John Bresnahan v. Commissioner., United States Tax Court - Memorandum Decision, T.C. Memo. 1996-497, Docket No. 10070-95., Filed November 5, 1996
John Bresnahan v. Commissioner.
United States Tax Court - Memorandum Decision
T.C. Memo. 1996-497
Docket No. 10070-95.
Filed November 5, 1996.
Frederick R.H. Witherby, Jr. (specially recognized), for the petitioner. Mae J. Lew, for the respondent.
DEAN, Special Trial Judge: This case was assigned pursuant to the provisions of section 7443A(b)(3) and Rules 180, 181, and 182. 1
1 Unless otherwise indicated, all section references are to the Internal Revenue Code in effect for the year at issue, and all Rule references are to the Tax Court Rules of Practice and Procedure. Dollar amounts are rounded to the nearest dollar.
Respondent determined a deficiency in petitioner's 1991 Federal income tax in the amount of $4,012.
The sole issue for decision is whether petitioner reported the correct amount of income from a grantor trust.
Some of the facts have been stipulated and are so found. The stipulation of facts and the exhibits received into evidence are incorporated herein by reference. Petitioner resided in Shrewsbury, Massachusetts, at the time he filed his petition.

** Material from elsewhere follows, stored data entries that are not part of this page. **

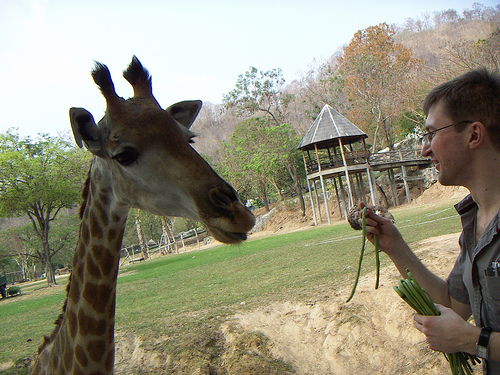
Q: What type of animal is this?
A: Giraffe.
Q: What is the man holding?
A: Plants.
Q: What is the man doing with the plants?
A: Feeding the giraffe.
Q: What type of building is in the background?
A: Observatory.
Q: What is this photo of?
A: A zoo.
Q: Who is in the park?
A: A man.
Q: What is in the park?
A: A giraffe.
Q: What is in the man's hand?
A: Food.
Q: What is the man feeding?
A: A giraffe.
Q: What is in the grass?
A: A gazebo.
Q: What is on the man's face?
A: Glasses.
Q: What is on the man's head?
A: Black hair.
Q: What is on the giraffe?
A: Spots.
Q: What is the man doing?
A: Feeding the giraffe.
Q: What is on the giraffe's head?
A: Horns.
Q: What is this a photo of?
A: A man feeding a giraffe.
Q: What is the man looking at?
A: A giraffe.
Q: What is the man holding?
A: Green vegetation.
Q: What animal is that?
A: Giraffe.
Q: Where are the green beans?
A: In the guys hand.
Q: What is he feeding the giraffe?
A: Green beans.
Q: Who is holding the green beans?
A: The man.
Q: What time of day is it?
A: Daytime.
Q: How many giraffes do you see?
A: One.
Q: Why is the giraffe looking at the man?
A: He wants the green beans.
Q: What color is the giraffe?
A: Brown.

Petitioner created a grantor trust which derived income from leasing safe deposit boxes to the Midwest Federal Savings Bank. The trust issued to petitioner a "1041 Supplement" indicating net income attributable to petitioner in 1991 of $87,519. On his 1991 Federal income tax return, however, petitioner only reported $74,955 of net income from the trust.
Respondent determined that petitioner's share of income from the trust is $87,519 and, accordingly, that petitioner had unreported income in the amount of $12,564 ($87,519 trust income less $74,955 trust income reported).
Petitioner concedes that he had unreported income in the amount of $5,831 and, accordingly, that his share of trust income should be $80,786. However, petitioner contends that the "1041 Supplement" he received from the trust is incorrect. Petitioner contends that his share of trust income should include an increased deduction for depreciation in the amount of $11,382 and increased income from gain on disposition of an asset of $4,649. 2 Therefore, petitioner asserts, the $87,519 reported as petitioner's share of income from the trust on the "1041 Supplement" should be reduced by $6,733 ($11,382 increase in depreciation deduction less $4,649 increase in income from gain on disposition of asset) to $80,786.
2 Petitioner does not explain the increase in income from the gain on disposition of the asset but, apparently, it is related to the change in the depreciation deduction.
Respondent's determinations are presumed correct, and petitioner bears the burden of proving otherwise. Rule 142(a); Welch v. Helvering [3 USTC ╤ 1164], 290 U.S. 111, 115 (1933). Moreover, deductions are a matter of legislative grace, and petitioner bears the burden of proving that he is entitled to any deduction claimed. Rule 142(a); New Colonial Ice Co. v. Helvering [4 USTC ╤ 1292], 292 U.S. 435, 440 (1934); Welch v. Helvering, supra at 115.
The parties agree that the trust involved here is a so-called grantor trust subject to the provisions of subpart E, part I, of subchapter J. When the grantor (in this case, petitioner) is treated as the owner of any portion of a trust, the grantor's taxable income and credits include those items of the trust's income, deductions, and credits attributable to the portion of the trust that the grantor is treated as owning. Sec. 671. An item of income, deduction, or credit included in computing a grantor's taxable income and credits is treated as if the grantor had received or paid it directly. Sec. 1.671-2(c), Income Tax Regs. The effect of these provisions is that the trust is disregarded as a separate entity in computing the taxable income from the grantor's portion of the trust, and the grantor is taxed on the income as if he received it directly. Scheft v. Commissioner [Dec. 31,634], 59 T.C. 428, 431-432 (1972). Accordingly, petitioner must establish that he is entitled to the depreciation deduction claimed as if he owned the safe deposit boxes directly, and not through the trust.
Petitioner has the burden of proving that he is entitled to the depreciation deduction claimed. Bell Electric Co. v. Commissioner [Dec. 27,630], 45 T.C. 158, 167 (1965); Williams v. Commissioner [Dec. 47,752(M)], T.C. Memo. 1991-567. Petitioner presented no evidence as to the basis or recovery period of the safe deposit boxes. Accordingly, petitioner has failed to carry his burden of proving that he is entitled to a deduction for depreciation. We therefore sustain respondent's determination that petitioner had unreported income in the amount of $12,564.
To reflect the foregoing,
Decision will be entered for respondent.